Progressive reformers tend to cling to the myth that a sufficiently dramatic shock or disaster will have the effect of dispelling misinformation and propaganda, like a mighty wind blowing dust from all the lenses. I hear it around climate change all the time, the notion that people will wake up to the threat when there is a bad enough storm, or a series of storms.

And I’ve heard it about the epistemic crisis again and again. Surely the Iraq War is a big enough disaster to puncture the bubble. Surely the botched response to Katrina. Surely the Great Recession. Surely 10 fruitless investigations of Benghazi. Surely Trump’s impeachment. It never happens.

People forget, but the response to H1N1 flu in 2009 was also split along partisan lines — it was visible in vaccination rates. So was the response to Ebola in 2014. Conservative political and media elites were spreading misinformation and conspiracy theories then, too. It’s just that they weren’t in charge, so their ability to amplify their message and do real harm to public health was limited.

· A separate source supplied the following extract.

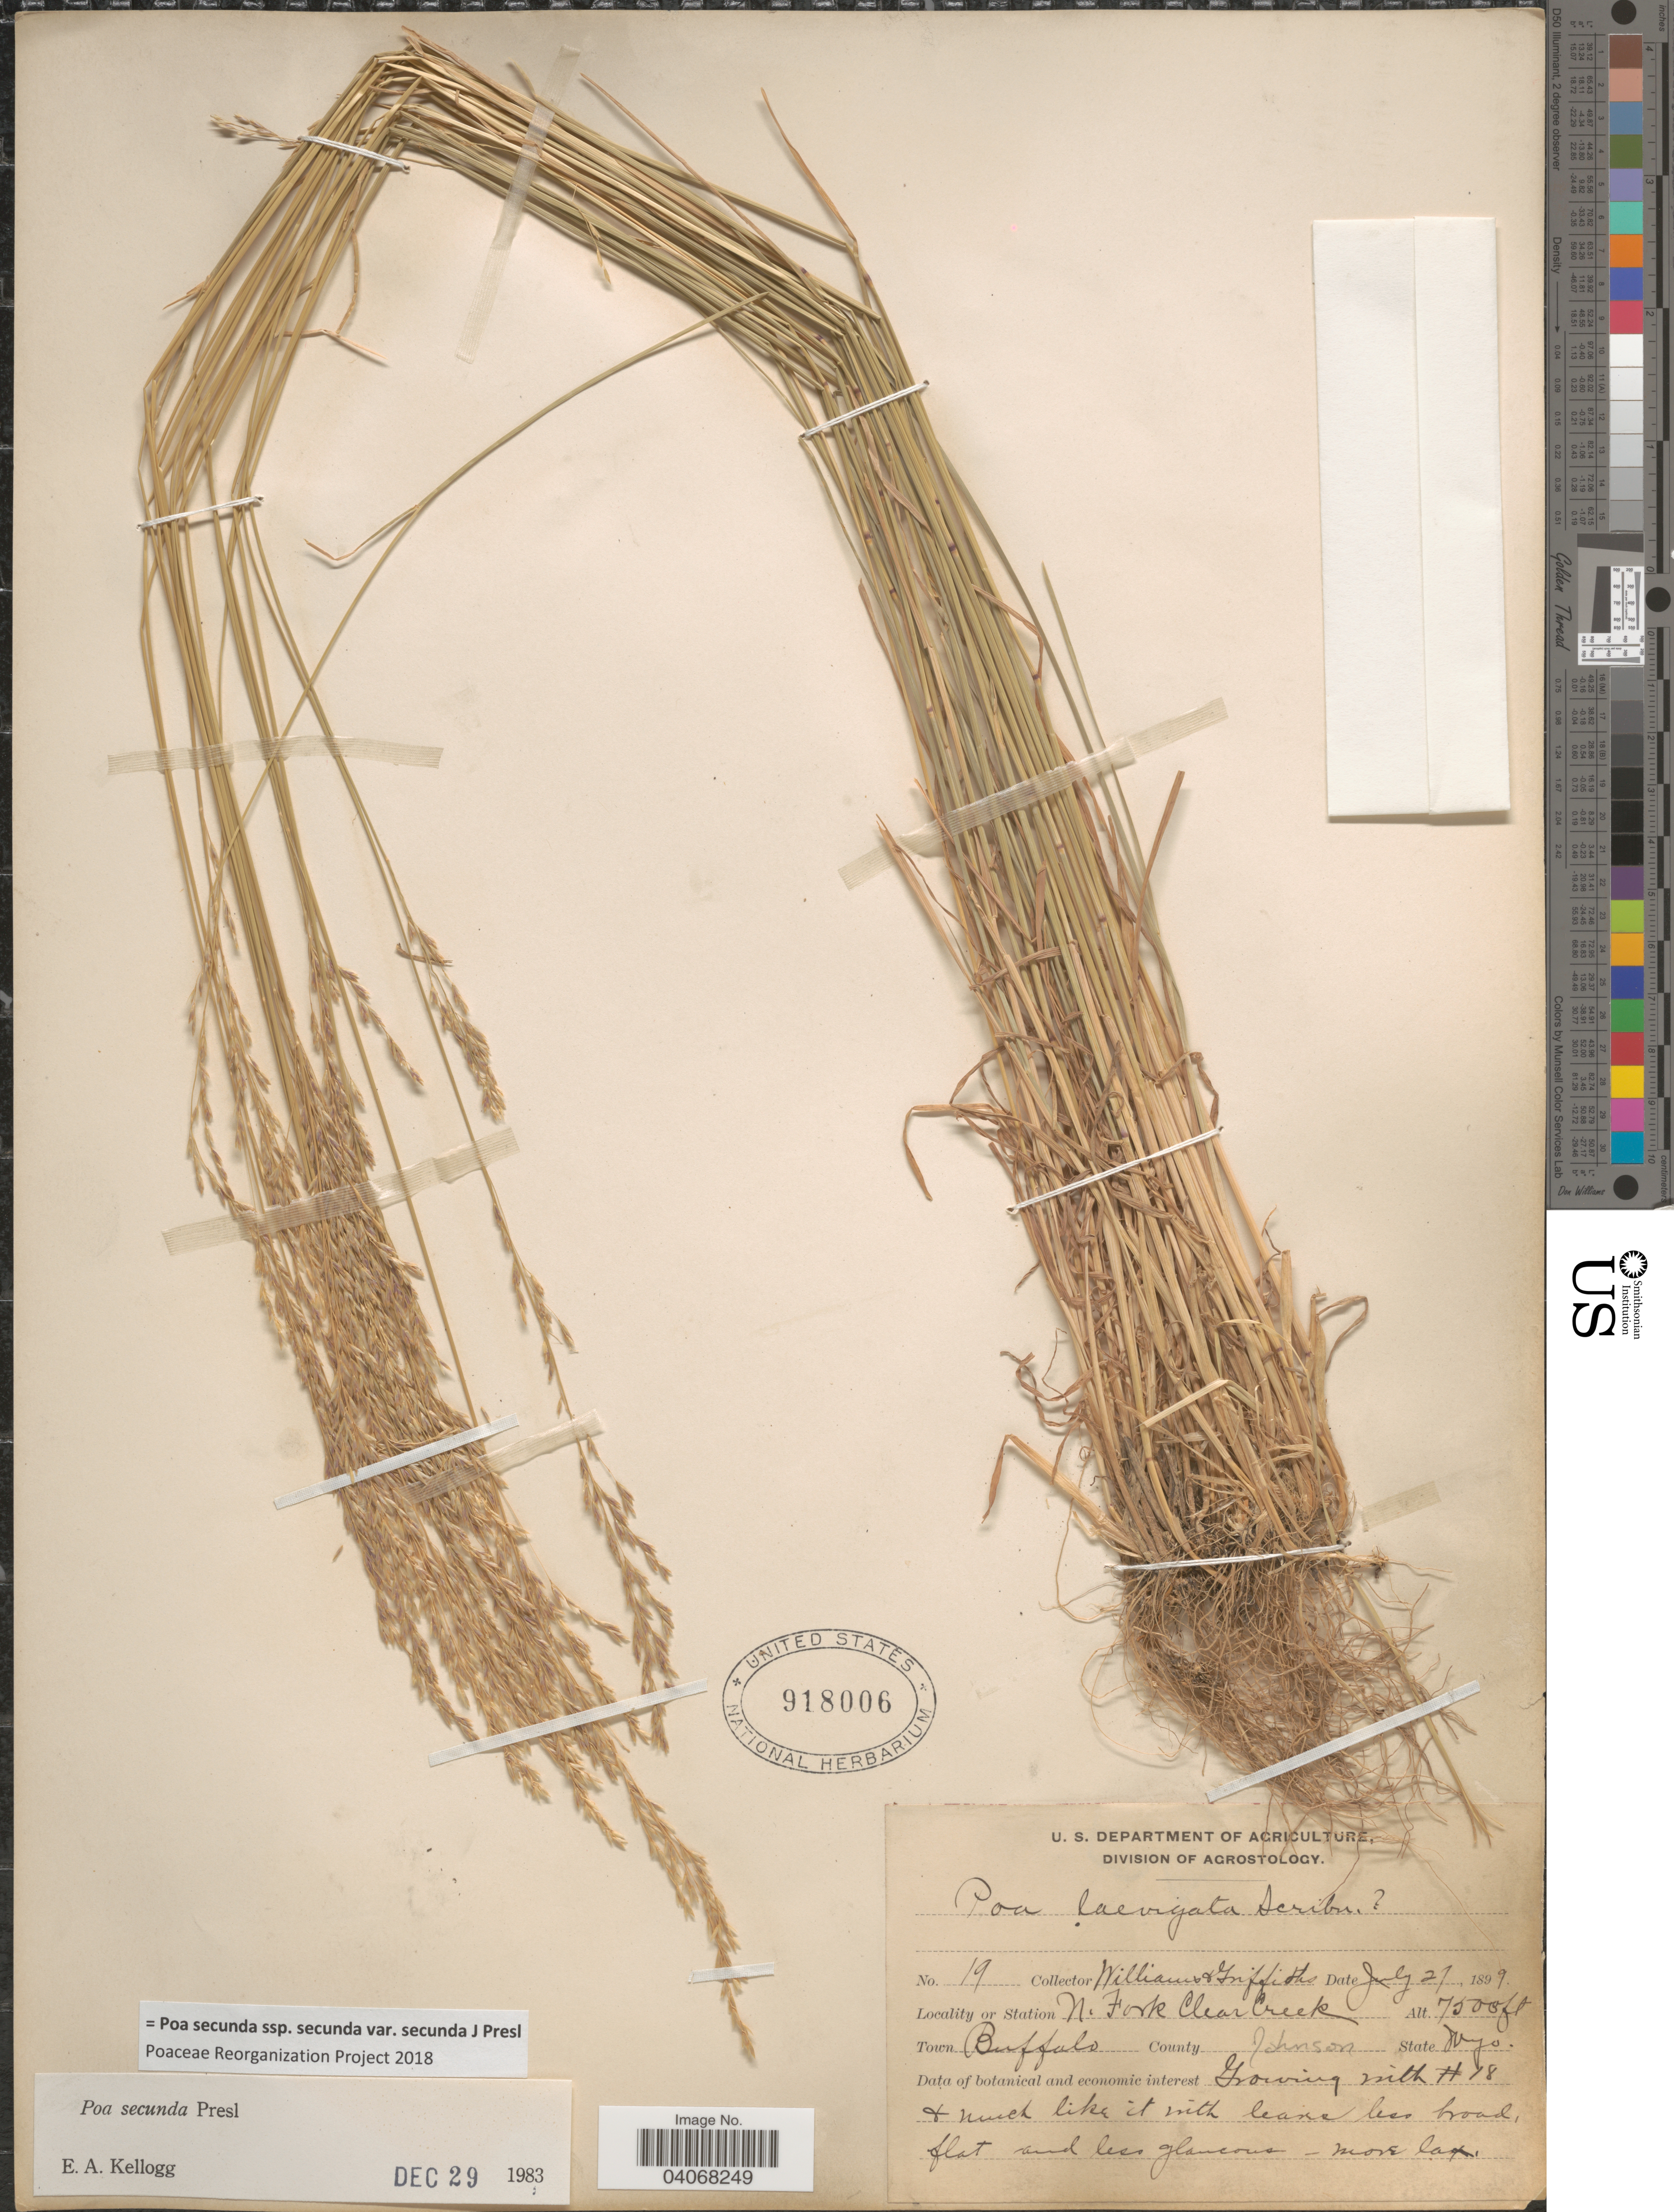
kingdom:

Now they are running things, spreading misinformation and conspiracy theories live on primetime TV every night, leading the US into a historic catastrophe in which more Americans have already died than died on 9/11. And the death toll seems fated to rise for the foreseeable future.

The epistemic crisis has been underway for many years now. It was inevitable that it would spill over into a full-fledged political and health crisis. If it were not clear before, it has become unmistakably clear now: Right-wing misinformation is a direct and immediate threat to the American public.